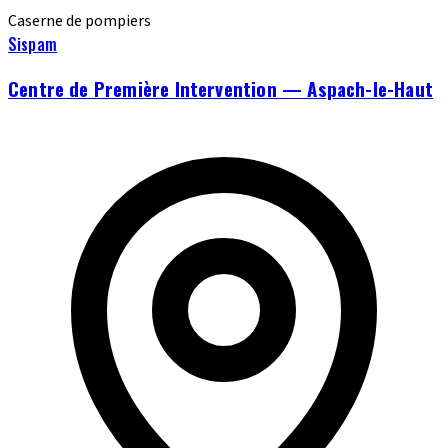
Caserne de pompiers
Sispam
Centre de Première Intervention — Aspach-le-Haut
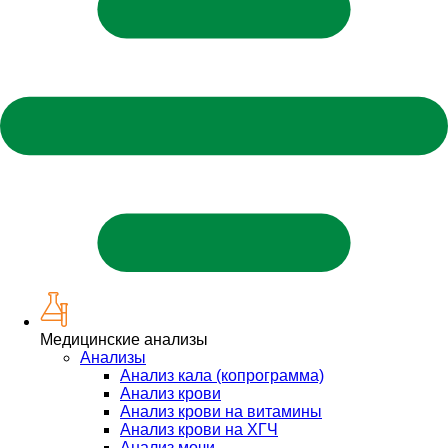
Медицинские анализы
Анализы
Анализ кала (копрограмма)
Анализ крови
Анализ крови на витамины
Анализ крови на ХГЧ
Анализ мочи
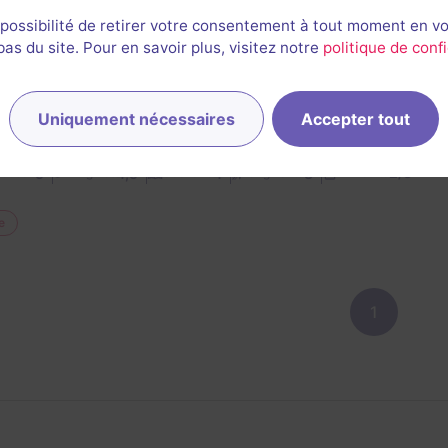
 possibilité de retirer votre consentement à tout moment en v
27 février 2022
salle jouée le 26 février 2022
s du site. Pour en savoir plus, visitez notre
politique de confi
réalisable en famille dans laquelle nous avons passé un bon 
s.
vons cependant eu du mal à voir parfois la cohérence de 
Uniquement nécessaires
Accepter tout
el accueillant qui a pris le temps de tout bien expliquer.
2/3
5
4,5
4
3
et son
Énigmes
Scénario
Originalité
Difficulté
e
1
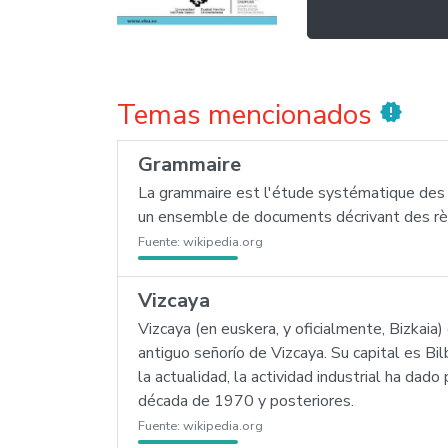
Temas mencionados
new_releases
Grammaire
La grammaire est l'étude systématique des 
un ensemble de documents décrivant des rè
Fuente:
wikipedia.org
Vizcaya
Vizcaya (en euskera, y oficialmente, Bizkaia
antiguo señorío de Vizcaya. Su capital es Bilb
la actualidad, la actividad industrial ha dado
década de 1970 y posteriores.
Fuente:
wikipedia.org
· · · · · · ·
The response must contain every line from the listing above in which the string "Vizcaya" appears.

**OUTPUT OF THE EXERCISE:**
Vizcaya
Vizcaya (en euskera, y oficialmente, Bizkaia
antiguo señorío de Vizcaya. Su capital es Bilb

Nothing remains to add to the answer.